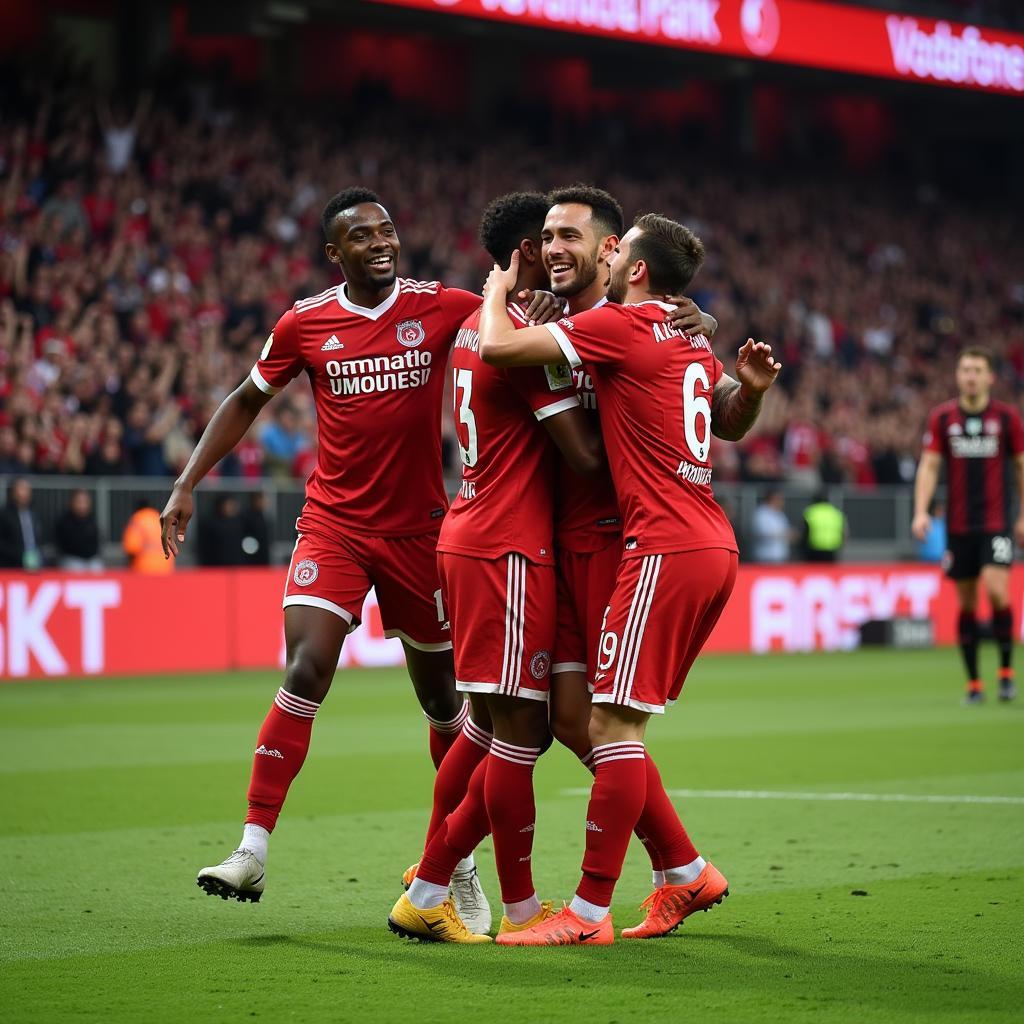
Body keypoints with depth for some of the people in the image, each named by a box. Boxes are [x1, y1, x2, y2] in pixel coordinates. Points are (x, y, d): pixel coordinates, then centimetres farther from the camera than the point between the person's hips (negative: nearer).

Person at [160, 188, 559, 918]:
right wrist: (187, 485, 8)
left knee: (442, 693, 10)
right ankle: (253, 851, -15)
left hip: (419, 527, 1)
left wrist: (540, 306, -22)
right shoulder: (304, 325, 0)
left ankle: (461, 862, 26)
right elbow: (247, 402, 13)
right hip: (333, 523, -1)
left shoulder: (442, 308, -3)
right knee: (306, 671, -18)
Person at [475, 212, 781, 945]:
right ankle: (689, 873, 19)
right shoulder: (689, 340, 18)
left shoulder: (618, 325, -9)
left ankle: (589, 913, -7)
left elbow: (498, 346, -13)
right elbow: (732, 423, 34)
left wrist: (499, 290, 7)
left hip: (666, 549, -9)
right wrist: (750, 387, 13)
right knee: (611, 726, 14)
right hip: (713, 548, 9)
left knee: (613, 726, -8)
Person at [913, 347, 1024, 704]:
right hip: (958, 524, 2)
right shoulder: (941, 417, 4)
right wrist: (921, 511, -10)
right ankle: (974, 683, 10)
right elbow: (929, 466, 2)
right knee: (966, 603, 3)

------

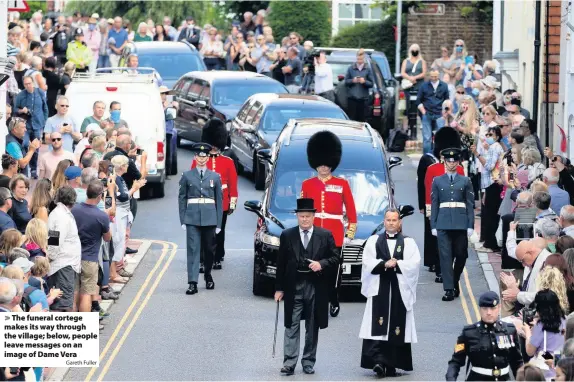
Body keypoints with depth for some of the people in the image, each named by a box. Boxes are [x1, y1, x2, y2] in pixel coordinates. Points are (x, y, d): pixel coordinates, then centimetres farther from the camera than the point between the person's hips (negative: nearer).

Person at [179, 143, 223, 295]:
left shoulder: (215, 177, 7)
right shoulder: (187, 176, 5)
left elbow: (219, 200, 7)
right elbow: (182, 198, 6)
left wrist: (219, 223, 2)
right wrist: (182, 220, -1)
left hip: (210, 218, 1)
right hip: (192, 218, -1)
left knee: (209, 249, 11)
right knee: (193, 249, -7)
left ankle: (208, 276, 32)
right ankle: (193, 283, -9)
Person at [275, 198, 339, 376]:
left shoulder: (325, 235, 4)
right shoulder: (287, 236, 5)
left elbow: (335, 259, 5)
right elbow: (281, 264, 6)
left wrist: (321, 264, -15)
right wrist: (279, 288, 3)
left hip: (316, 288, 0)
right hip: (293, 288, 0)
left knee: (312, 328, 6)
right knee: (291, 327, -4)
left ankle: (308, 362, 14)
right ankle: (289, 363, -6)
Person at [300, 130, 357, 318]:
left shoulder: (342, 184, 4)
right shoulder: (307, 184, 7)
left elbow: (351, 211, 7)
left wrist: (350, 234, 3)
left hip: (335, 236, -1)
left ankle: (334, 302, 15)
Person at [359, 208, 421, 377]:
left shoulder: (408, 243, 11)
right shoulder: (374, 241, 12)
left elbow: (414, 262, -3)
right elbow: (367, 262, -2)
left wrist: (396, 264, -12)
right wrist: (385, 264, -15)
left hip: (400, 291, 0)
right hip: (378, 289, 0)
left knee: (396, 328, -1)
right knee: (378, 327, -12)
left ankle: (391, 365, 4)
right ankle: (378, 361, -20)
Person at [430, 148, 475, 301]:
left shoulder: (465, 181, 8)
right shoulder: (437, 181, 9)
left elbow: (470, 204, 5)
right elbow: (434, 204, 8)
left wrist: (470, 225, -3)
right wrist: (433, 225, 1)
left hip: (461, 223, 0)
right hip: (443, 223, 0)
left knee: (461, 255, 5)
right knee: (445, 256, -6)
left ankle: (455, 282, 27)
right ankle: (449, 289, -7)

------

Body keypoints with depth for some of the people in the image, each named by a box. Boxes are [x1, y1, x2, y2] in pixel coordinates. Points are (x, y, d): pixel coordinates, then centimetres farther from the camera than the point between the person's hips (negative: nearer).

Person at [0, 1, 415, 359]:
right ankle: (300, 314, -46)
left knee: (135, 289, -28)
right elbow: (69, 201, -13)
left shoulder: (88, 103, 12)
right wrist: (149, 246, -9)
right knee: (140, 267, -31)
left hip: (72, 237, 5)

------

▶ **About this exercise**:
From the records above, reproduce exactly the lines from the one with "right shoulder: (437, 181, 9)" to the one with "left ankle: (455, 282, 27)", both included, and no others.

▶ **Answer to this problem**:
right shoulder: (437, 181, 9)
left elbow: (470, 204, 5)
right elbow: (434, 204, 8)
left wrist: (470, 225, -3)
right wrist: (433, 225, 1)
left hip: (461, 223, 0)
right hip: (443, 223, 0)
left knee: (461, 255, 5)
right knee: (445, 256, -6)
left ankle: (455, 282, 27)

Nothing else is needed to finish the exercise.